В особенности он увещевал их жить в согласии и послушании. Тот образ жизни, который он им указал, тот способ — исповедовать христианство, пример которого они видели у него, хороши; но, впрочем, каждый верующий имеет собственное откровение, свое личное вдохновение, которое тоже исходит от Бога. Он просит «свою истинную супругу» (Лидию) примирить Еводию и Синтихию, прийти к ним на помощь, помогать в их трудах по служению бедным. Он желает, чтобы все радовались: «Господь близко». Благодарность его за деньги, присланные ему богатыми Филиппийцами, представляет собой образец благоволения и живой набожности:

Я весьма возрадовался в Господе, что вы уже вновь начали заботиться о мне; вы и прежде заботились, но вам не благоприятствовали обстоятельства. Говорю это не потому, что нуждаюсь, ибо я научился быть довольным тем, что у меня есть: умею жить и в скудости, умею жить и в изобилии; научился всему и во всем, насыщаться и терпеть голод, быть и в обилии и в недостатке; все могу в укрепляющем меня Иисусе Христе. Впрочем, вы хорошо поступили, принявши участие в моей скорби. Вы знаете, Филиппинцы, что в начале благовествования, когда я вышел из Македонии, ни одна Церковь не оказала мне участия подаянием и принятием, кроме вас одних; вы и в Фессалонику и раз и два присылали мне на нужду. Говорю это не потому, чтобы я искал даяния; но ищу плода, умножающегося в пользу вашу. Я получил все и избыточествую; я доволен, получив от Епафродита посланное вами, как благовонное курение, жертву приятную, благоугодную Богу.

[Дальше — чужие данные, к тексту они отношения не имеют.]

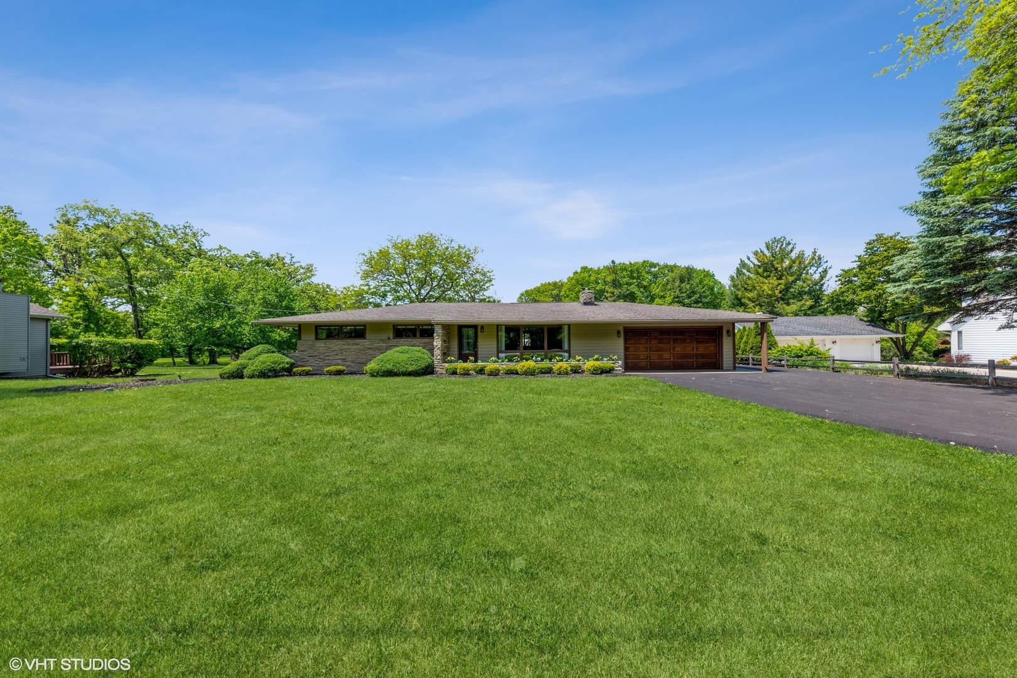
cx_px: 508
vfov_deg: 90.0
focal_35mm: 12
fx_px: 339
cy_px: 339
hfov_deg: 112.6
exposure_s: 1/200
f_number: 9
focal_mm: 12
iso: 200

Он рекомендует уничижение, которое побуждает нас смотреть на других, как на высших по сравнению с самим собой, и милосердие, которое заставляет, по примеру Иисуса, думать о других больше, чем о себе. Иисус вмещал в себе всю силу божественности; он мог в течение своей земной жизни показать себя во всем блеске своей божественности, но тогда весь смысл искупления был бы нарушен. Он и отказался от своей присущей ему славы, чтобы принять внешность раба. Мир видел его в образе человека; если смотреть только на наружность, то его можно было бы принять за человека. «Он уничижил Себя Самого, приняв образ раба, сделавшись подобным человекам и по виду став, как человек; смирил Себя, быв послушным даже до смерти, и смерти крестной. Посему и Бог превознес Его и дал Ему имя выше всякого имени, дабы пред именем Иисуса преклонилось всякое колено небесных, земных и преисподних, и всякий язык исповедал, что Господь Иисус Христос в славу Бога Отца». Мы видим, что в познавании Павла Иисус с часу на час возвеличивался. Если Павел еще не допускает полного его равенства с Богом Отцом, то все же он верит в его божественность и изображает всю его земную жизнь в виде выполнения божественного плана, осуществленного путем воплощения. Тюрьма производила на него действие, какое она обыкновенно производит на людей с сильной душой. Она экзальтировала его и вызывала в его мыслях резкие и глубокие перевороты. Спустя короткое время после отправки послания к Филиппийцам он отослал к ним Тимофея, чтобы осведомиться об их состоянии и передать им его новые инструкции.

Тимофей должен был вернуться скоро. Лука также, по-видимому, около этого времени отлучался на короткий срок.